After World War II, many Arab Nationalist leaders leaned toward non-alignment neutrality or even a prosoviet stance because they felt that socialism and communism were opposed to Western imperialism. Both
democratic and anti-democratic governments emerged. Turkey is the most stable of the democracies. Antidemocratic were usually monarchies, such as Saudi Arabia, Kuwait, Jordan and Egypt – until Nasser was
ousted in 1954. Saudi Arabia’s oil reserves made the country rich and powerful; and friendly to the West.

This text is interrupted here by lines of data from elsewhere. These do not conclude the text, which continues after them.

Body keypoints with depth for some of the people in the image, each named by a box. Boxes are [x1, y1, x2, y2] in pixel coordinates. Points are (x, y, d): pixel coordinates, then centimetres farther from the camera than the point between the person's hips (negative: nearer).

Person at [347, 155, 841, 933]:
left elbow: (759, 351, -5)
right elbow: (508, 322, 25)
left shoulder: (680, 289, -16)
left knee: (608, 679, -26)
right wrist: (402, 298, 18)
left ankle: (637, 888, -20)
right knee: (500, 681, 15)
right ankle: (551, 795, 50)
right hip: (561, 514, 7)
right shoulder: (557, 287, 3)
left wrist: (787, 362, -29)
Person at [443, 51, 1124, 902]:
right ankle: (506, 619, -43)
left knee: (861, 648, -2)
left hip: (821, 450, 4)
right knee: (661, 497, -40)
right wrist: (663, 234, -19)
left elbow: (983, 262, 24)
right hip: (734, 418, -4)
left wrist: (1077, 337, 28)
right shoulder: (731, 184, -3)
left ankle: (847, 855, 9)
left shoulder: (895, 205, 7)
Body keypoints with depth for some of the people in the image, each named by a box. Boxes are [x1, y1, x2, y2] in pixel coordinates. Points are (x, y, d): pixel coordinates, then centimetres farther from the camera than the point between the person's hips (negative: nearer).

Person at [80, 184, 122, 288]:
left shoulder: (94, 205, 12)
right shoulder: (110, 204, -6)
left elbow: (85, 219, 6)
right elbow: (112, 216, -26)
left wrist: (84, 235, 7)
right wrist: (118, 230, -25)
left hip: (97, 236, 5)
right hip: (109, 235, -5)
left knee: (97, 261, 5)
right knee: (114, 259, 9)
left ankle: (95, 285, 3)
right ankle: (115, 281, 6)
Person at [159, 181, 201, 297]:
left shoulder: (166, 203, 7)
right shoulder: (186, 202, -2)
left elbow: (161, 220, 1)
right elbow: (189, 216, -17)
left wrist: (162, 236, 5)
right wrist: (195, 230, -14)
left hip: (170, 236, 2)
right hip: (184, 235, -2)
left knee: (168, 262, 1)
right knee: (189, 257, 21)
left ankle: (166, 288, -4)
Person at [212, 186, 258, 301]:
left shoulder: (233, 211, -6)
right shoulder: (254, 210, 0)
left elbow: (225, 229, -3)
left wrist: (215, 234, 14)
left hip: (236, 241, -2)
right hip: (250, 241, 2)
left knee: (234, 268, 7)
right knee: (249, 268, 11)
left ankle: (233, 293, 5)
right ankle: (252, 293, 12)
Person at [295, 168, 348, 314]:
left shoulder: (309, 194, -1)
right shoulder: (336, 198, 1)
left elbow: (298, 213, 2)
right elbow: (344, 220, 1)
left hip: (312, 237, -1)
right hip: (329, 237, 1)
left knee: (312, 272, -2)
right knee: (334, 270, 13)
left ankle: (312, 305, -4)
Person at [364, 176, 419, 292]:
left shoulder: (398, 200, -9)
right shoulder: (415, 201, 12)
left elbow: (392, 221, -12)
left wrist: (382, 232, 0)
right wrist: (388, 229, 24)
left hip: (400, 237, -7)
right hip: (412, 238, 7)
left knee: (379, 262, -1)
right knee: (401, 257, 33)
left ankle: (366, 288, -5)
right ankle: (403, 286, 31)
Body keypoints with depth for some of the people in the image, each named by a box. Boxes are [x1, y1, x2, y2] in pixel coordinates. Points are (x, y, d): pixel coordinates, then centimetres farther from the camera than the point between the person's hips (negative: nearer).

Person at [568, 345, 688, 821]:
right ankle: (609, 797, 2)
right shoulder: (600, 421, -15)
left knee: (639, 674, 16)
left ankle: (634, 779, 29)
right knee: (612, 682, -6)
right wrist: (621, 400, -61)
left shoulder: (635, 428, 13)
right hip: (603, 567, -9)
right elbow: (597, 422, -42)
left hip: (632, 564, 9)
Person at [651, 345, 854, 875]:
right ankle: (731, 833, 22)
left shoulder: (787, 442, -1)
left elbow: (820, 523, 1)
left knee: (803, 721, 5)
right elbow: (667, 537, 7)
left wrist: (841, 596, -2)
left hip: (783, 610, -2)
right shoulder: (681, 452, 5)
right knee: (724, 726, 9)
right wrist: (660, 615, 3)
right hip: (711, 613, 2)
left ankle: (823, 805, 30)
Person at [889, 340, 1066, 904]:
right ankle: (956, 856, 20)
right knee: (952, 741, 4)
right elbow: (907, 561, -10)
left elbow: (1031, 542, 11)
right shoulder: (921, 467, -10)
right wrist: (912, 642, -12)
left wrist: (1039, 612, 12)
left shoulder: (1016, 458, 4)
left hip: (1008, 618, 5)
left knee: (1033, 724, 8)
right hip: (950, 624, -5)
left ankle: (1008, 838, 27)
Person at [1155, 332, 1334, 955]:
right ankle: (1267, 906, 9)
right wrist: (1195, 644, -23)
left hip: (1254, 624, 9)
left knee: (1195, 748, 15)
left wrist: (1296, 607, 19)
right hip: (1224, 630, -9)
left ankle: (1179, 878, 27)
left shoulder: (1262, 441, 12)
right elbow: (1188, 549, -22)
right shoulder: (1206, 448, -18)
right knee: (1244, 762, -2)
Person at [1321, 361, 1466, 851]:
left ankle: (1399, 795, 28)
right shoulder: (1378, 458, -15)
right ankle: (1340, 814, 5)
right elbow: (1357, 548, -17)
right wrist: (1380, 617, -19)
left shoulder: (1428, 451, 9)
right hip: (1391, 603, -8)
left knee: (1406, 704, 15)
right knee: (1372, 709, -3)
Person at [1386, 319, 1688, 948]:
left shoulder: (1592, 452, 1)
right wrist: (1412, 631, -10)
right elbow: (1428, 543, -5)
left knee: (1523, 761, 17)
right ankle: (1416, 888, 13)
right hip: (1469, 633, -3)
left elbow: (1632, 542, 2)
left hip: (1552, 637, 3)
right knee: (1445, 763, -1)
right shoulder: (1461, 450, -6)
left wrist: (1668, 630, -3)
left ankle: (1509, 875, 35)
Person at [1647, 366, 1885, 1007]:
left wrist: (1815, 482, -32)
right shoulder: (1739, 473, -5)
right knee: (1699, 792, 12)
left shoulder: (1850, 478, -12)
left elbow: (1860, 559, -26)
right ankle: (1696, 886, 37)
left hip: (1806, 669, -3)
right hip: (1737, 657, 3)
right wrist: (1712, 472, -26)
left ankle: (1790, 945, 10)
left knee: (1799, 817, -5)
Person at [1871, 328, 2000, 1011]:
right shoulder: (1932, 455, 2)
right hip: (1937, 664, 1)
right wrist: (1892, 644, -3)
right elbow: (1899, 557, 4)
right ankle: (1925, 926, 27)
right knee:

All four, Saudi Arabia, Kuwait, Jordan and Egypt are still monarchies along with Bahrain, Oman, the
United Arab Emirates and Qatar.
After World War II, Iraq was a monarchy until the army ousted the king in 1958. In 1979, General
Saddam Hussein became president-dictator. Although Lebanon’s post war history was sometimes stable
and sometimes not, its government is a shared democracy in which its president is a Maronite Christian,
the speaker of the parliament a Shiite Muslim, its prime minister a Sunni Muslim, and the Deputy Speaker
Greek Orthodox. Syria was a republic until 1966 when the military took over the country. Yemen is a
republic and Palestine, which gained independence in 1988, is a republic as well, dominated by the
Palestine Liberation Organization.
The Iranian Revolution
In Persia, Agha Muhammad Khan founded the Qajar dynasty in 1781 which lasted until 1925 when
Reza Khan (1919-1980) overthrew the Qajars and his Pahlavi dynasty lasted until 1979 when his son,
Mohammad Reza Pahlavi, was overthrown in a fundamentalist Islamic revolution led by the Ayatollah
Ruhollah Khomeini (1902-1989). Uniting both the middle and lower classes, Khomeini presided over a
religious theocracy that defined its purpose as Islamic and nationalistic and which unified government and
religion. The new Islamic constitution gave the clergy – acting on behalf of Allah – full authority (the final
say) in all matters. The Khomeini regime not only challenged the West and rocked the world, it also
challenged the secular thinking of Arab nationalists in states like Saudi Arabia, Egypt and Algeria that
feared their Iranian revolution would undermine their own power bases. As a result, these conservative
regimes paid more attention to Islamic religious authorities.